§ EXERCISE GOAL
A faithful transcript of all the lines below, with no pictures, is the goal here.

§ DATA SUPPLIED
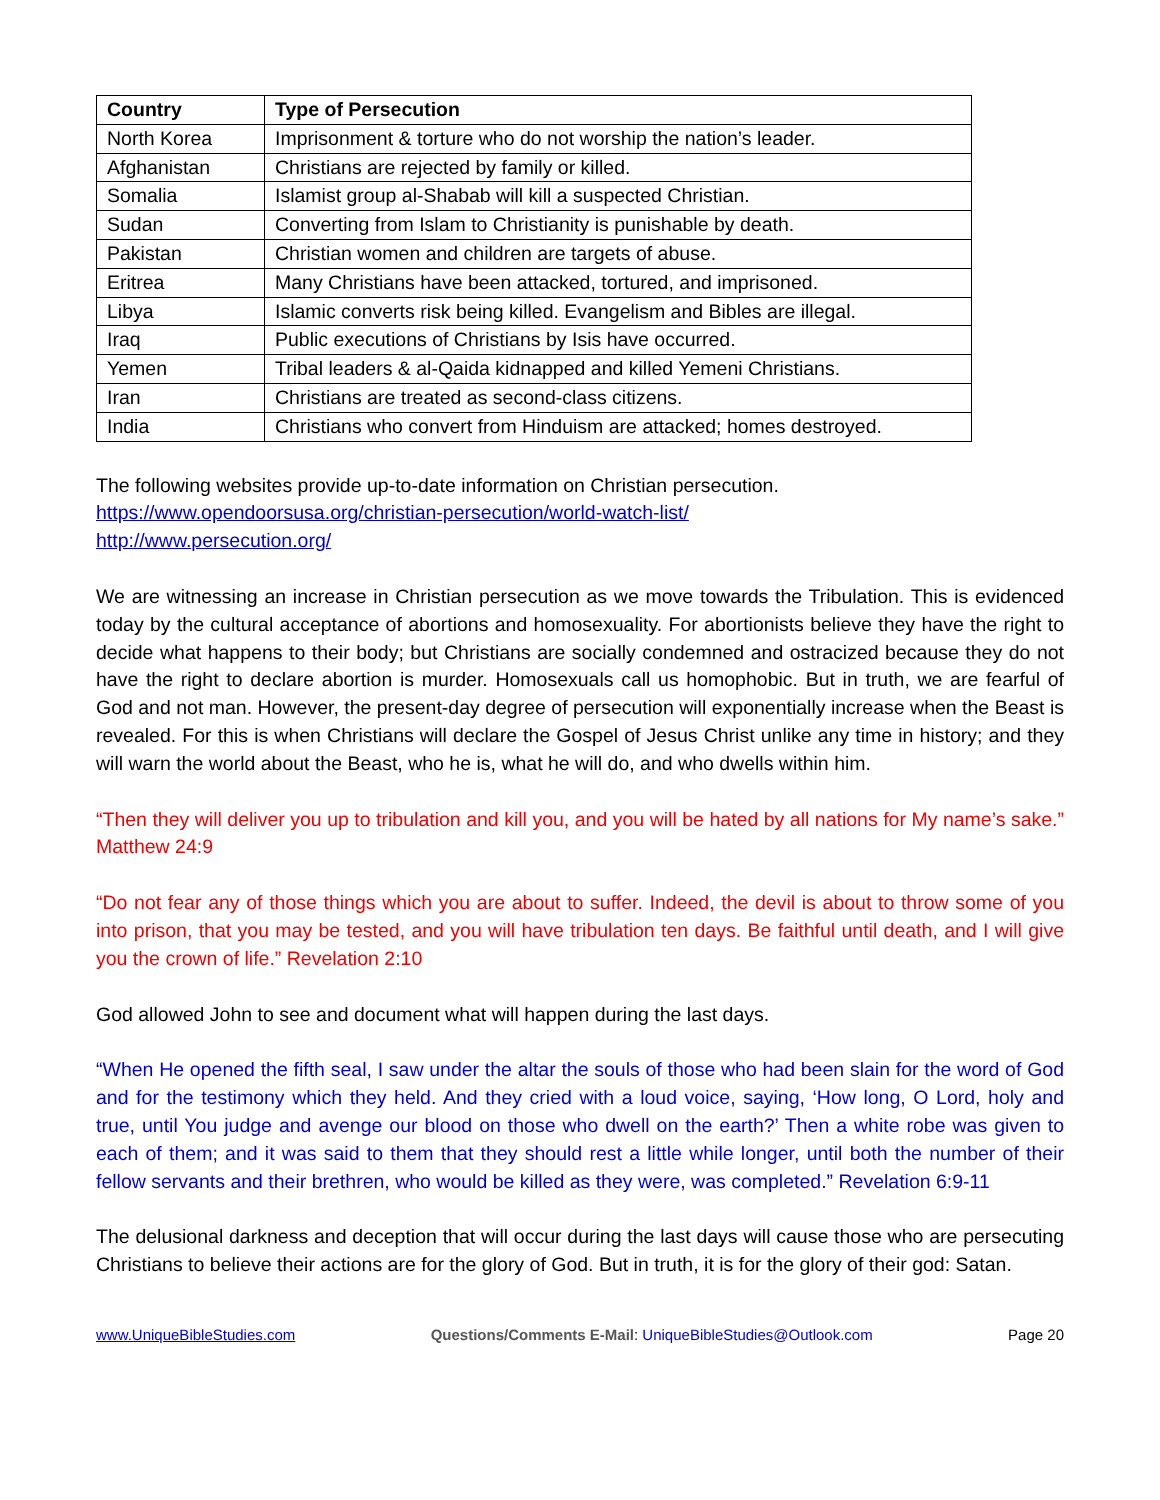| Country | Type of Persecution |
| --- | --- |
| North Korea | Imprisonment & torture who do not worship the nation’s leader. |
| Afghanistan | Christians are rejected by family or killed. |
| Somalia | Islamist group al-Shabab will kill a suspected Christian. |
| Sudan | Converting from Islam to Christianity is punishable by death. |
| Pakistan | Christian women and children are targets of abuse. |
| Eritrea | Many Christians have been attacked, tortured, and imprisoned. |
| Libya | Islamic converts risk being killed. Evangelism and Bibles are illegal. |
| Iraq | Public executions of Christians by Isis have occurred. |
| Yemen | Tribal leaders & al-Qaida kidnapped and killed Yemeni Christians. |
| Iran | Christians are treated as second-class citizens. |
| India | Christians who convert from Hinduism are attacked; homes destroyed. |
The following websites provide up-to-date information on Christian persecution.
https://www.opendoorsusa.org/christian-persecution/world-watch-list/
http://www.persecution.org/
We are witnessing an increase in Christian persecution as we move towards the Tribulation. This is evidenced today by the cultural acceptance of abortions and homosexuality. For abortionists believe they have the right to decide what happens to their body; but Christians are socially condemned and ostracized because they do not have the right to declare abortion is murder. Homosexuals call us homophobic. But in truth, we are fearful of God and not man. However, the present-day degree of persecution will exponentially increase when the Beast is revealed. For this is when Christians will declare the Gospel of Jesus Christ unlike any time in history; and they will warn the world about the Beast, who he is, what he will do, and who dwells within him.
“Then they will deliver you up to tribulation and kill you, and you will be hated by all nations for My name’s sake.” Matthew 24:9
“Do not fear any of those things which you are about to suffer. Indeed, the devil is about to throw some of you into prison, that you may be tested, and you will have tribulation ten days. Be faithful until death, and I will give you the crown of life.” Revelation 2:10
God allowed John to see and document what will happen during the last days.
“When He opened the fifth seal, I saw under the altar the souls of those who had been slain for the word of God and for the testimony which they held. And they cried with a loud voice, saying, ‘How long, O Lord, holy and true, until You judge and avenge our blood on those who dwell on the earth?’ Then a white robe was given to each of them; and it was said to them that they should rest a little while longer, until both the number of their fellow servants and their brethren, who would be killed as they were, was completed.” Revelation 6:9-11
The delusional darkness and deception that will occur during the last days will cause those who are persecuting Christians to believe their actions are for the glory of God. But in truth, it is for the glory of their god: Satan.
www.UniqueBibleStudies.com Questions/Comments E-Mail: UniqueBibleStudies@Outlook.com Page 20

§ WRITTEN RESPONSE
| Country | Type of Persecution |
| --- | --- |
| North Korea | Imprisonment & torture who do not worship the nation’s leader. |
| Afghanistan | Christians are rejected by family or killed. |
| Somalia | Islamist group al-Shabab will kill a suspected Christian. |
| Sudan | Converting from Islam to Christianity is punishable by death. |
| Pakistan | Christian women and children are targets of abuse. |
| Eritrea | Many Christians have been attacked, tortured, and imprisoned. |
| Libya | Islamic converts risk being killed. Evangelism and Bibles are illegal. |
| Iraq | Public executions of Christians by Isis have occurred. |
| Yemen | Tribal leaders & al-Qaida kidnapped and killed Yemeni Christians. |
| Iran | Christians are treated as second-class citizens. |
| India | Christians who convert from Hinduism are attacked; homes destroyed. |
The following websites provide up-to-date information on Christian persecution.
https://www.opendoorsusa.org/christian-persecution/world-watch-list/
http://www.persecution.org/
We are witnessing an increase in Christian persecution as we move towards the Tribulation. This is evidenced today by the cultural acceptance of abortions and homosexuality. For abortionists believe they have the right to decide what happens to their body; but Christians are socially condemned and ostracized because they do not have the right to declare abortion is murder. Homosexuals call us homophobic. But in truth, we are fearful of God and not man. However, the present-day degree of persecution will exponentially increase when the Beast is revealed. For this is when Christians will declare the Gospel of Jesus Christ unlike any time in history; and they will warn the world about the Beast, who he is, what he will do, and who dwells within him.
“Then they will deliver you up to tribulation and kill you, and you will be hated by all nations for My name’s sake.” Matthew 24:9
“Do not fear any of those things which you are about to suffer. Indeed, the devil is about to throw some of you into prison, that you may be tested, and you will have tribulation ten days. Be faithful until death, and I will give you the crown of life.” Revelation 2:10
God allowed John to see and document what will happen during the last days.
“When He opened the fifth seal, I saw under the altar the souls of those who had been slain for the word of God and for the testimony which they held. And they cried with a loud voice, saying, ‘How long, O Lord, holy and true, until You judge and avenge our blood on those who dwell on the earth?’ Then a white robe was given to each of them; and it was said to them that they should rest a little while longer, until both the number of their fellow servants and their brethren, who would be killed as they were, was completed.” Revelation 6:9-11
The delusional darkness and deception that will occur during the last days will cause those who are persecuting Christians to believe their actions are for the glory of God. But in truth, it is for the glory of their god: Satan.
www.UniqueBibleStudies.com Questions/Comments E-Mail: UniqueBibleStudies@Outlook.com Page 20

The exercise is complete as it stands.